El discurso y la acción política, que por largo tiempo muchos entendieron como el espacio en el que testimoniar malestar, sueños o rabias, vuelve al cauce del hacer, aquel en que se despliega el arte de lo posible para enfrentar acuciantes problemas concretos.
La pandemia y la crisis social que acarrea, demandan políticas en cuyo acierto muchos se juegan la vida y la subsistencia. Ello nos devuelve un realismo que no debiéramos perder y que, por el contrario, parece necesario proyectar.
El Estado de Chile enfrentó los comienzos de la pandemia en situación calamitosa; basta recordar la incapacidad para restablecer el orden público, la acusación constitucional en contra del jefe de Estado y que una parte significativa de la oposición apostaba a que no terminara su mandato.
Al cabo de dos meses, con aciertos y errores, el quehacer político ha recobrado el aire, es decir, la autoridad; esa aura intangible que le permite mandar, imponerse por presencia y no por la fuerza bruta. Hoy la autoridad sanitaria ordena, sin contrapeso, medidas en general eficaces, que en última instancia, la fuerza pública impone en las calles sin ser desafiada por la violencia. Gobierno y Congreso Nacional, con las escaramuzas propias del debate entre alternativas opinables, aprueban medidas que van en concreto alivio de los que más sufren económicamente las restricciones sanitarias. El ministro de Hacienda y el de Salud se mueven sin el dogmatismo ideológico que venía reinando en la política chilena del último decenio.
Por cierto que la pertinencia y suficiencia de las medidas han generado y seguirán generando debates. Mirar las críticas como atentados a la unidad olvida que la deliberación es el mejor antídoto contra las malas ideas y que la unidad entre seres pensantes se verifica en el consenso. Todos andamos a tientas frente a un problema inédito. Tan solo el incierto futuro permitirá calificar lo que se hizo como aciertos o desaciertos. Lo que —al fin y por fortuna— va bajando sus decibeles en el debate político es el diapasón de quienes creían tener soluciones perfectas, opciones moralmente superiores, lo que les permitía no rebatir con razones una cierta política, sino descalificar a quien la sustentaba. Ese discurso hizo imposible la política.
No afirmo que las políticas públicas sean acertadas, constato algo más modesto, pero que está en su base: que la política ha vuelto a funcionar, a adoptar políticas de cara a las necesidades sociales; que los que recibieron un mandato popular para gobernar, gobiernan, que el Congreso legisla y fiscaliza y que los carabineros se imponen por presencia. Nada de eso estaba claro u ocurría regularmente hace dos meses atrás. Y si la política institucional ha vuelto a funcionar, si ha vuelto a dar ese ancho es, primero, porque la forma del discurso político, forzado por la pandemia, ha cambiado desde el tono de la descalificación al del debate racional.

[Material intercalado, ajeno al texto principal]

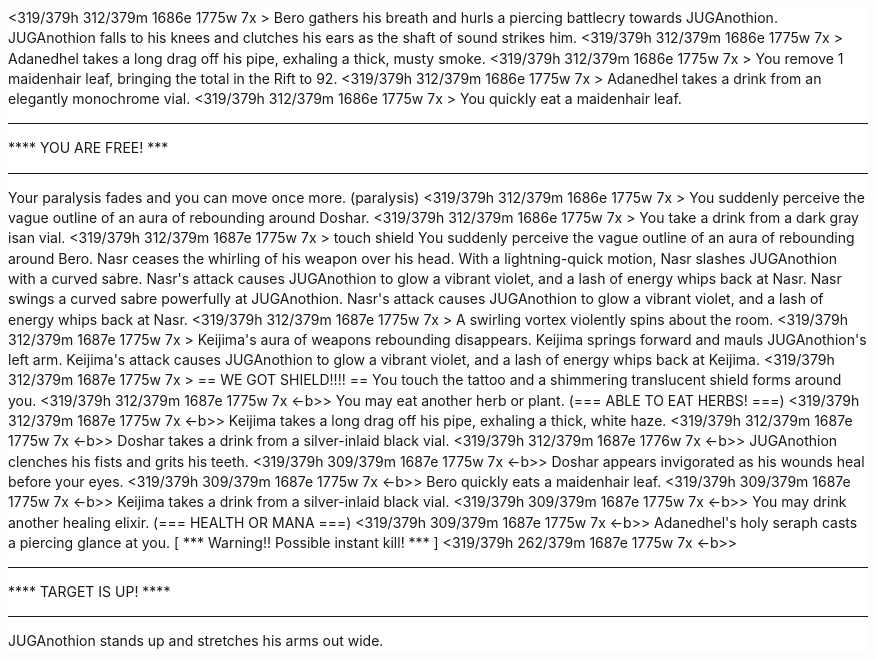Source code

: <319/379h 312/379m 1686e 1775w 7x <eb>> 
Bero gathers his breath and hurls a piercing battlecry towards JUGAnothion.
JUGAnothion falls to his knees and clutches his ears as the shaft of sound 
strikes him.
<319/379h 312/379m 1686e 1775w 7x <eb>> 
Adanedhel takes a long drag off his pipe, exhaling a thick, musty smoke.
<319/379h 312/379m 1686e 1775w 7x <eb>> 
You remove 1 maidenhair leaf, bringing the total in the Rift to 92.
<319/379h 312/379m 1686e 1775w 7x <eb>> 
Adanedhel takes a drink from an elegantly monochrome vial.
<319/379h 312/379m 1686e 1775w 7x <eb>> 
You quickly eat a maidenhair leaf.
**********************
**** YOU ARE FREE! ***
**********************
Your paralysis fades and you can move once more. (paralysis)
<319/379h 312/379m 1686e 1775w 7x <eb>> 
You suddenly perceive the vague outline of an aura of rebounding around Doshar.
<319/379h 312/379m 1686e 1775w 7x <eb>> 
You take a drink from a dark gray isan vial.
<319/379h 312/379m 1687e 1775w 7x <eb>> touch shield
You suddenly perceive the vague outline of an aura of rebounding around Bero.
Nasr ceases the whirling of his weapon over his head.
With a lightning-quick motion, Nasr slashes JUGAnothion with a curved sabre.
Nasr's attack causes JUGAnothion to glow a vibrant violet, and a lash of energy
whips back at Nasr.
Nasr swings a curved sabre powerfully at JUGAnothion.
Nasr's attack causes JUGAnothion to glow a vibrant violet, and a lash of energy
whips back at Nasr.
<319/379h 312/379m 1687e 1775w 7x <eb>> 
A swirling vortex violently spins about the room.
<319/379h 312/379m 1687e 1775w 7x <eb>> 
Keijima's aura of weapons rebounding disappears.
Keijima springs forward and mauls JUGAnothion's left arm.
Keijima's attack causes JUGAnothion to glow a vibrant violet, and a lash of 
energy whips back at Keijima.
<319/379h 312/379m 1687e 1775w 7x <eb>> 
== WE GOT SHIELD!!!! ==
You touch the tattoo and a shimmering translucent shield forms around you.
<319/379h 312/379m 1687e 1775w 7x <-b>> 
You may eat another herb or plant. (=== ABLE TO EAT HERBS! ===)
<319/379h 312/379m 1687e 1775w 7x <-b>> 
Keijima takes a long drag off his pipe, exhaling a thick, white haze.
<319/379h 312/379m 1687e 1775w 7x <-b>> 
Doshar takes a drink from a silver-inlaid black vial.
<319/379h 312/379m 1687e 1776w 7x <-b>> 
JUGAnothion clenches his fists and grits his teeth.
<319/379h 309/379m 1687e 1775w 7x <-b>> 
Doshar appears invigorated as his wounds heal before your eyes.
<319/379h 309/379m 1687e 1775w 7x <-b>> 
Bero quickly eats a maidenhair leaf.
<319/379h 309/379m 1687e 1775w 7x <-b>> 
Keijima takes a drink from a silver-inlaid black vial.
<319/379h 309/379m 1687e 1775w 7x <-b>> 
You may drink another healing elixir. (=== HEALTH OR MANA ===)
<319/379h 309/379m 1687e 1775w 7x <-b>> 
Adanedhel's holy seraph casts a piercing glance at you.
[ *** Warning!! Possible instant kill! *** ]
<319/379h 262/379m 1687e 1775w 7x <-b>> 
***********************
**** TARGET IS UP! ****
***********************
JUGAnothion stands up and stretches his arms out wide.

Algunos se entusiasman y llaman a un gran pacto social para el largo plazo. Me parece mucho pedirle a un enfermo que viene saliendo de la UTI, pero bien valdría la pena instalar cuatro o cinco conversaciones paralelas a las de la emergencia, a ver si en una o dos sale humo blanco. Desde luego, empezar a tirar líneas acerca de las políticas más eficaces para retomar el empleo y volver a recuperar la economía cuando dejemos atrás el encierro. Una segunda es la reforma a Carabineros, un tema que vuelve a dormirse, no debiendo hacerlo. Una tercera son las pensiones, pues la reforma en debate no parece suficiente para aquietar las aguas. Por último, las desigualdades en salud y educación.
Cada uno de estos desafíos requiere de políticas de largo plazo que se sostengan en el tiempo y logren navegar los dos años electorales que se nos vienen. Si se avanzara bien en uno o más de esos problemas; si en ellos la política institucional, entrando en deliberación racional y transparente, pudiera mostrar resultados o hacer al menos promesas creíbles, se reforzaría la legitimidad institucional, que es requisito necesario de la buena política.
El Presidente ha tenido malas experiencias y él mismo no ha sabido dar el tono para instalar acuerdos transversales, pero la política es dinámica y hoy la atraviesan nuevos aires. Ante la pandemia, muchos de los que están dotados de mandato popular han mostrado un nivel de flexibilidad, pragmatismo y espíritu de diálogo racional, que vuelve a dotar a las instituciones representativas de una autoridad que parecían haber perdido para siempre. La política vuelve a dar el ancho. Es la hora de reforzar la tendencia. Ejercitar el arte de lo posible hace que sea posible lo que ayer pareció perdido.